> **Text**:
High Noon is a 2000 American Western television film directed by Rod Hardy and written by Carl Foreman and T. S. Cook. It is a remake of the 1952 film High Noon. The film stars Tom Skerritt, Susanna Thompson, Reed Diamond, María Conchita Alonso, Dennis Weaver, August Schellenberg and Michael Madsen. The film premiered on TBS on August 20, 2000.

Plot
Variety noted that the plot had only minor changes from the original film. 

In the late 1890s, Will Kane is the chief marshal of Hadleyville, a small town in the New Mexico Territory; even though all of his deputies have resigned, Kane continues to serve due his strong sense of duty. His new wife, Amy, is a Quaker and pacifist who deplores violence. At her urging, Kane decides to retire and become a farmer.

> **Source records**:
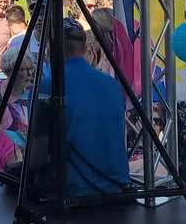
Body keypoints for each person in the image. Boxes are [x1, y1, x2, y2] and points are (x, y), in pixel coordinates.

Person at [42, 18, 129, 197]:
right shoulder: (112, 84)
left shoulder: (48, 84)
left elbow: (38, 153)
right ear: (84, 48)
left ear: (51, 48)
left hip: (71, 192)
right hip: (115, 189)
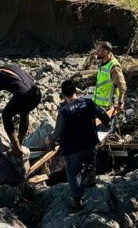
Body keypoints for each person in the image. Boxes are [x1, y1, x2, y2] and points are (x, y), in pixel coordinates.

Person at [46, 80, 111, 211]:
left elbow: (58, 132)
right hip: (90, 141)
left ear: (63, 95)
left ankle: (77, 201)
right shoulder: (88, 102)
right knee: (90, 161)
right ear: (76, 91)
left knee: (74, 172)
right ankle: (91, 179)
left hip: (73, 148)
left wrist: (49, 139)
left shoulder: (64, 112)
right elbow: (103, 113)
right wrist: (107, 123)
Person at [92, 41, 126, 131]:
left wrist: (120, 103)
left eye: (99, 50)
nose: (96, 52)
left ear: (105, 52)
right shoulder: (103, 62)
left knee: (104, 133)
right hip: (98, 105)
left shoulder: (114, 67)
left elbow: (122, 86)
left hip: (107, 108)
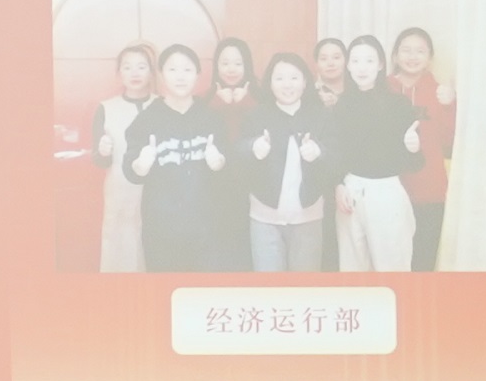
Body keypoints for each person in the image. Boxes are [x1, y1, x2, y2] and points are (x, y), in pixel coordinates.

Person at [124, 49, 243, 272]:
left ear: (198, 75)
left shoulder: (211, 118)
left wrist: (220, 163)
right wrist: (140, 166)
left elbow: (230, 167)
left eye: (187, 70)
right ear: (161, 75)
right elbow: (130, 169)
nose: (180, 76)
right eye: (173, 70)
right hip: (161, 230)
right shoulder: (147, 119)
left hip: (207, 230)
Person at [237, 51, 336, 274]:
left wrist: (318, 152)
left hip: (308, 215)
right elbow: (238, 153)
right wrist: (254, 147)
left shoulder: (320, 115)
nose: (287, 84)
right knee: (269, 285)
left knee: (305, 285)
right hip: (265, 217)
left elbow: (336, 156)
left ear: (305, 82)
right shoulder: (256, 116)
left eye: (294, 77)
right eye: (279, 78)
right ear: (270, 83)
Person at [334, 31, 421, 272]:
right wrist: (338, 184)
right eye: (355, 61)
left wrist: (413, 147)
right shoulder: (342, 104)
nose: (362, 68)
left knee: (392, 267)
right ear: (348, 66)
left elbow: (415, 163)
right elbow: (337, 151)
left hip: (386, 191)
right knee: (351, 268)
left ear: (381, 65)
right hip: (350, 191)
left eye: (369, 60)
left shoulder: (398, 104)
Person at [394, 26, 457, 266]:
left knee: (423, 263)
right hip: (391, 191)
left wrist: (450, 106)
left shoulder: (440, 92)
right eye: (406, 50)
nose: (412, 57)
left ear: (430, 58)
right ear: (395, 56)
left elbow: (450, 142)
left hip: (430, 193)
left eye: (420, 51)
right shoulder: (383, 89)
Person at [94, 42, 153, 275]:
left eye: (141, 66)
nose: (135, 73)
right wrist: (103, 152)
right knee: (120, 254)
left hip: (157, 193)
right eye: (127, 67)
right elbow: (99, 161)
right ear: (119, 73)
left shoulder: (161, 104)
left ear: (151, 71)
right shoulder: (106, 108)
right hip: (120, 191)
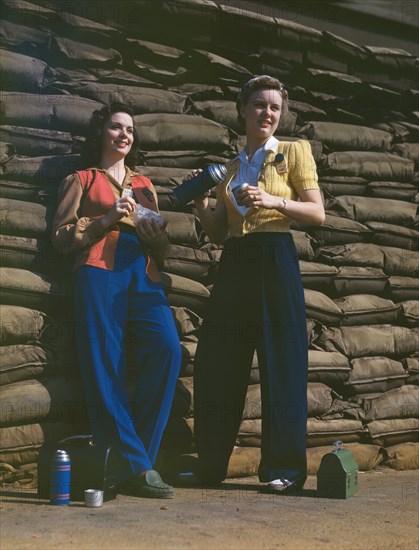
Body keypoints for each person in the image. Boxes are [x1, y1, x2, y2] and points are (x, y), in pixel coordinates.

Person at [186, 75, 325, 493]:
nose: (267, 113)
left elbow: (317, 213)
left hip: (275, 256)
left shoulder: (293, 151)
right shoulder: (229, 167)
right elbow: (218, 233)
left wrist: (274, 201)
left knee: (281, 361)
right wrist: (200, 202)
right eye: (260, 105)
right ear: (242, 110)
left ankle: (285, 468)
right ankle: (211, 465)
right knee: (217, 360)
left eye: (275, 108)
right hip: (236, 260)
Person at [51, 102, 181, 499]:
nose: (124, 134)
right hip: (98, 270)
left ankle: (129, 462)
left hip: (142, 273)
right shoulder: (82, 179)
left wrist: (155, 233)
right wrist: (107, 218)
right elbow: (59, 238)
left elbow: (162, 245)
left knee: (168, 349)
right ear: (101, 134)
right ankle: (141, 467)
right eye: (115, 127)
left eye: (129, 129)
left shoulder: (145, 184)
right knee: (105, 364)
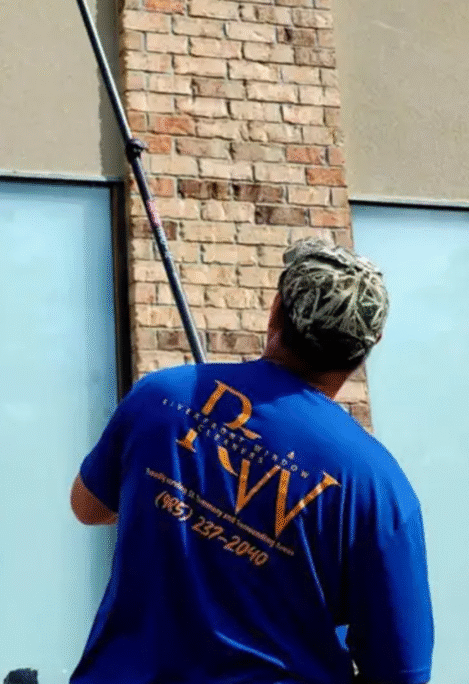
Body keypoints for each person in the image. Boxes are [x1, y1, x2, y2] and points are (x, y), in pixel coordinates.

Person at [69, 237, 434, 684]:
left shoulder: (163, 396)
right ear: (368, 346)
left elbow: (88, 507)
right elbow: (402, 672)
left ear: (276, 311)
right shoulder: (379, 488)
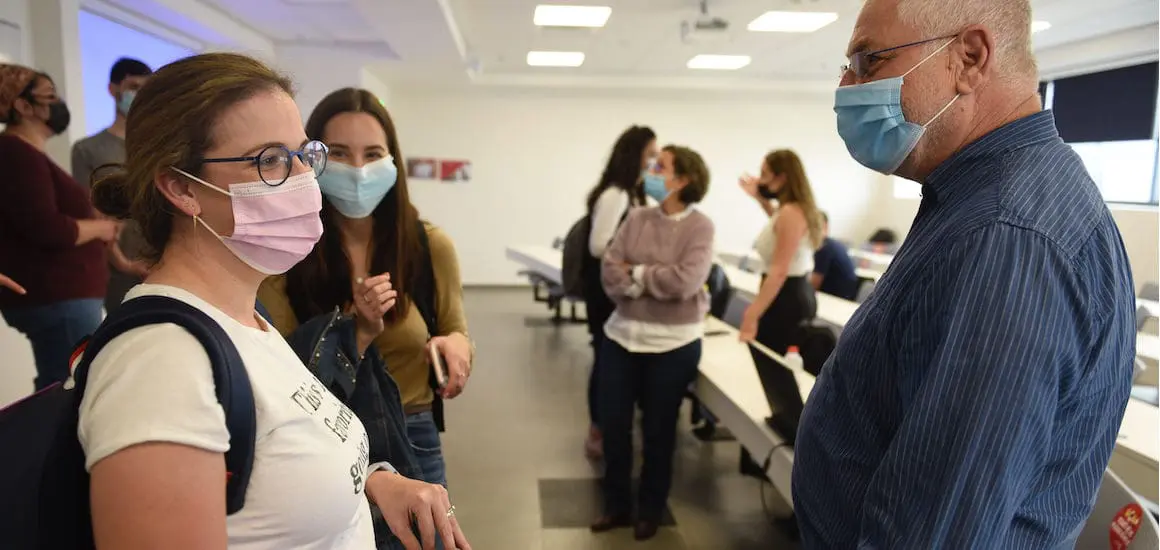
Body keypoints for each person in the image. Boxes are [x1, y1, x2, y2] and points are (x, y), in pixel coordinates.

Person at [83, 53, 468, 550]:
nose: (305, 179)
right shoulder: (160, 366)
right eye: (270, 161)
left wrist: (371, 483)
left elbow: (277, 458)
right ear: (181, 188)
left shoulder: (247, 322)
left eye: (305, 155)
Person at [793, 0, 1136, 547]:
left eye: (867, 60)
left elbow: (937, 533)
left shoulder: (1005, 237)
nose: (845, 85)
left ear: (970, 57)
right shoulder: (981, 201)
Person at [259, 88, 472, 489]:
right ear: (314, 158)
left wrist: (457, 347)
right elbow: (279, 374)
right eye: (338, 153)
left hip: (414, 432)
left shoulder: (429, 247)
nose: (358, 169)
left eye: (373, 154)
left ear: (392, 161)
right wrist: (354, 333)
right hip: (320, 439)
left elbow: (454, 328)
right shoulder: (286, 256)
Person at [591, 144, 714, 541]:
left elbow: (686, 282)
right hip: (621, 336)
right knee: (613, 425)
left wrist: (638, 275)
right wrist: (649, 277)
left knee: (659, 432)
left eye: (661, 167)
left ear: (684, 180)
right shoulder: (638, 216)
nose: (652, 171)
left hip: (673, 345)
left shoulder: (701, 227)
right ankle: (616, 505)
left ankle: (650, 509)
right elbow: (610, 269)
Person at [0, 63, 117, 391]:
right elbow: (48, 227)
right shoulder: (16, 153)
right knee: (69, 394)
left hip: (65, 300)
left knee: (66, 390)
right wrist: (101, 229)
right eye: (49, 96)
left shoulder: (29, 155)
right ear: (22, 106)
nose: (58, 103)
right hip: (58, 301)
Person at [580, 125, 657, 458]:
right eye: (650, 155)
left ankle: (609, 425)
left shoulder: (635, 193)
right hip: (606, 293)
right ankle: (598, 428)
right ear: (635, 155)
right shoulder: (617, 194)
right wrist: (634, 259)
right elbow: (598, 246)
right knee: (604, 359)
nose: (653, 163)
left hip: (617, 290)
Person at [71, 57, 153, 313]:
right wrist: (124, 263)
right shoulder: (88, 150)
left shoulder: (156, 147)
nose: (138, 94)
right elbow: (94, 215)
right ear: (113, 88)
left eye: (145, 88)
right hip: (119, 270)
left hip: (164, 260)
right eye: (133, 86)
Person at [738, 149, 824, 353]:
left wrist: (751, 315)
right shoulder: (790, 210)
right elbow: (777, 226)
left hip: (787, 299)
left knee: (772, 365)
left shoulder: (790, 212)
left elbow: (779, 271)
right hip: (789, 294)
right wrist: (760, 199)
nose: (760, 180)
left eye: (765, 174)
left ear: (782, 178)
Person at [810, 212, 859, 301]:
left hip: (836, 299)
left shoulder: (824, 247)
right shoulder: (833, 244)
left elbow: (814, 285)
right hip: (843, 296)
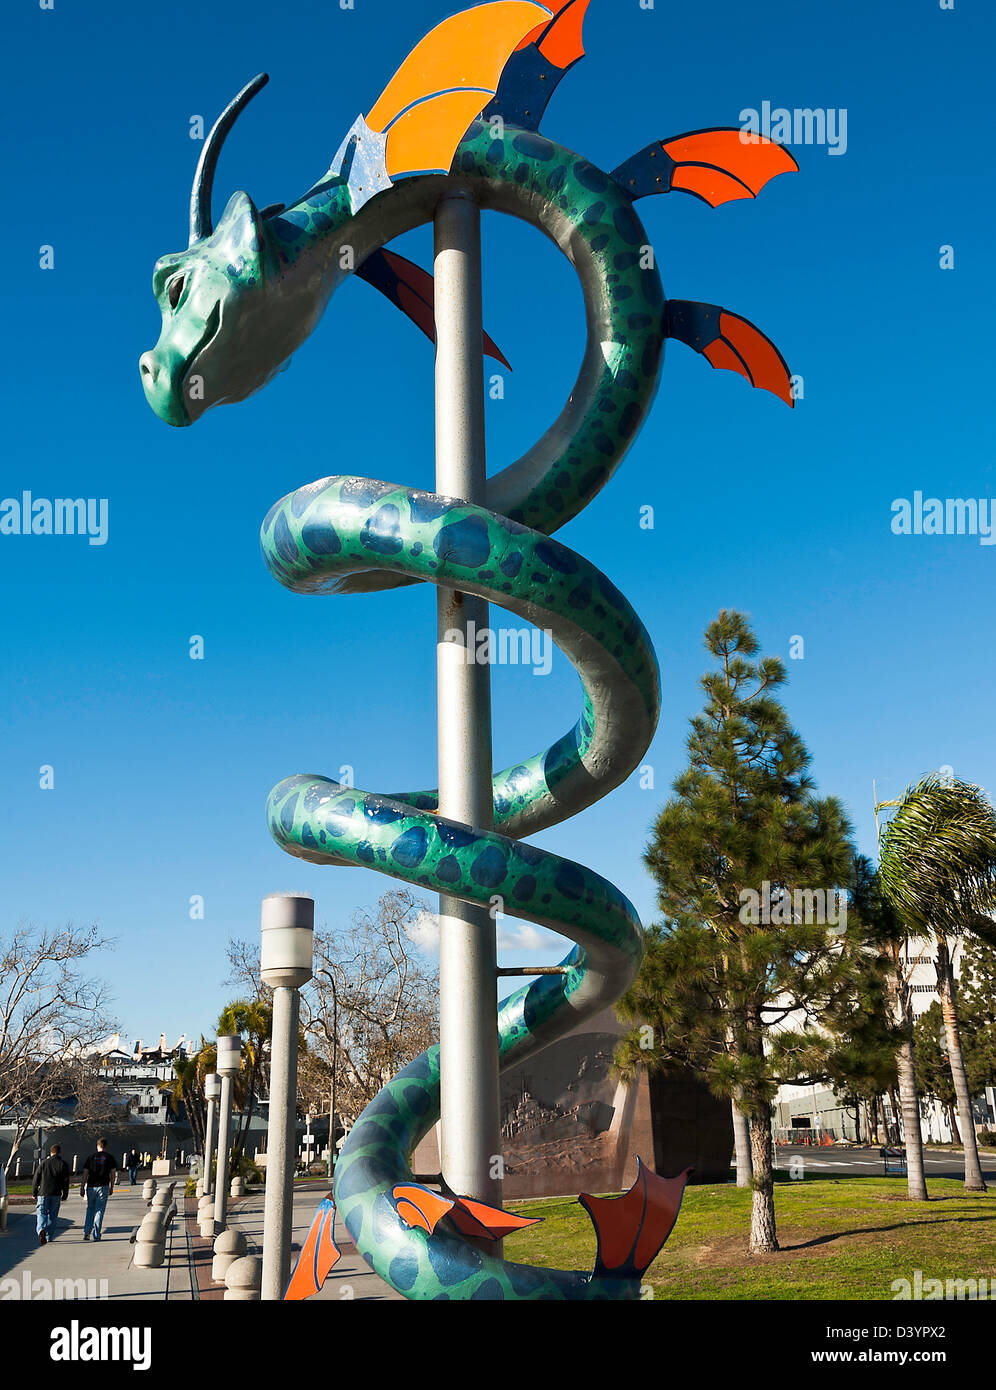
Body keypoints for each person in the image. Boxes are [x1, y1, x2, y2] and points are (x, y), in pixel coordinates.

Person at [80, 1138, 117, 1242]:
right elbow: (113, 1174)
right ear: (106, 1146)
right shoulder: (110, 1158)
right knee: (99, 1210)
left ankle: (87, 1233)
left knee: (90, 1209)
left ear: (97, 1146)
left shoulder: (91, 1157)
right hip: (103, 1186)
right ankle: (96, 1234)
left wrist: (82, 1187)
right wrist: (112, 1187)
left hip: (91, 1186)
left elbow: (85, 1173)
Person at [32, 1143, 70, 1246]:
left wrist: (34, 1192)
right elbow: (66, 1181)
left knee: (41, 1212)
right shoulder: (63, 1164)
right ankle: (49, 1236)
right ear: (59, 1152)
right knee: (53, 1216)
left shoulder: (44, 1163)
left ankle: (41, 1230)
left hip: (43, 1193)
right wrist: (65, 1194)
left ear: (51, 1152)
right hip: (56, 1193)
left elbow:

> **Work instructions**:
a) Update the stretch of the High Noon text from "High Noon is" through "the original film.", replacing "TBS" with "TNT".
b) For each of the following statements, indicate whether it agrees with the High Noon text, and quote the words of the text that decide it: (i) The 2000 film was directed by Rod Hardy. (ii) Amy is described as approving of violence. (iii) Kane's deputies remain in service alongside him.

> **Answers**:
a)
High Noon is a 2000 American Western television film directed by Rod Hardy and written by Carl Foreman and T. S. Cook. It is a remake of the 1952 film High Noon. The film stars Tom Skerritt, Susanna Thompson, Reed Diamond, María Conchita Alonso, Dennis Weaver, August Schellenberg and Michael Madsen. The film premiered on TNT on August 20, 2000.

Plot
Variety noted that the plot had only minor changes from the original film.

b)
(i) Yes: "directed by Rod Hardy"
(ii) No: "a Quaker and pacifist who deplores violence"
(iii) No: "all of his deputies have resigned"